We have reviewed a few strategies for the synthesis of long or difficult peptides. Unfortunately the degree of difficulty for the synthesis of a peptide can only be assessed empirically, as every peptide sequence possesses its own unique physical properties. Aggregation of the peptide chain due to hydrophobic interactions or hydrogen bonding within the peptide backbone is the main reason for synthesis failure. The methods reviewed in this short article enumerate a few powerful tools, currently widely available, to increase peptide synthesis success rates. More elaborate methods, such as microwave-assisted synthesis, have been shown to improve the efficiency of the synthesis of long peptides.

References

1. Merrifield, R. B., J. Am. Chem. Soc. 85:2149 (1963).
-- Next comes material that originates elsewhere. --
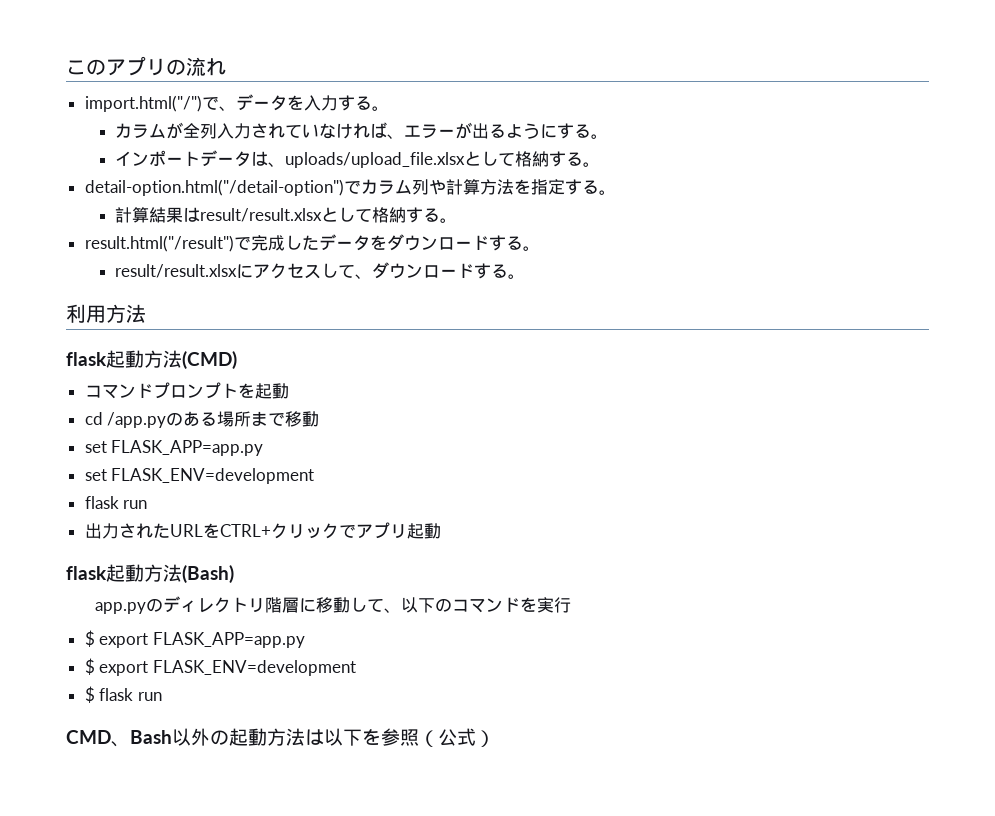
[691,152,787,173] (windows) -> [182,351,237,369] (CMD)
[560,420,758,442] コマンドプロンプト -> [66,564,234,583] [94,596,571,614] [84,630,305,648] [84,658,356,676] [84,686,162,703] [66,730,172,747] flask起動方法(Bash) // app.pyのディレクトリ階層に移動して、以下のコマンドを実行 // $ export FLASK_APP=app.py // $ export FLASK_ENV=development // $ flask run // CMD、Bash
2. Dawson, P. E. et al., Science 266:776-779 (1994).

3. Macmillan, D., Angew. Chem. Int. Ed. Engl. 45:7668-7672 (2006).

4. Yamamoto, N. et al., J. Am. Chem. Soc. 130:501-510 (2008).

5. Johnson, E. C. et al., J. Am. Chem. Soc. 129:11480-11490 (2007).

6. Camarero, J. A. et al., J. Pept. Res. 51:303-316 (1998).

7. Muir, T. W., Annu Rev Biochem. 72:249-289 (2003).

8. Backes, B. J. et al., J. Am. Chem. Soc., 118:3055-3056 (1996).

9. Mutter, M. et al., Pept. Res., 8:145-153 (1995).

10. White, P. et al., J. Pept. Sci. 10:18-26 (2004).

11. Abedini, A. and Raleigh, D. P., Org. Lett. 7:693-696 (2005).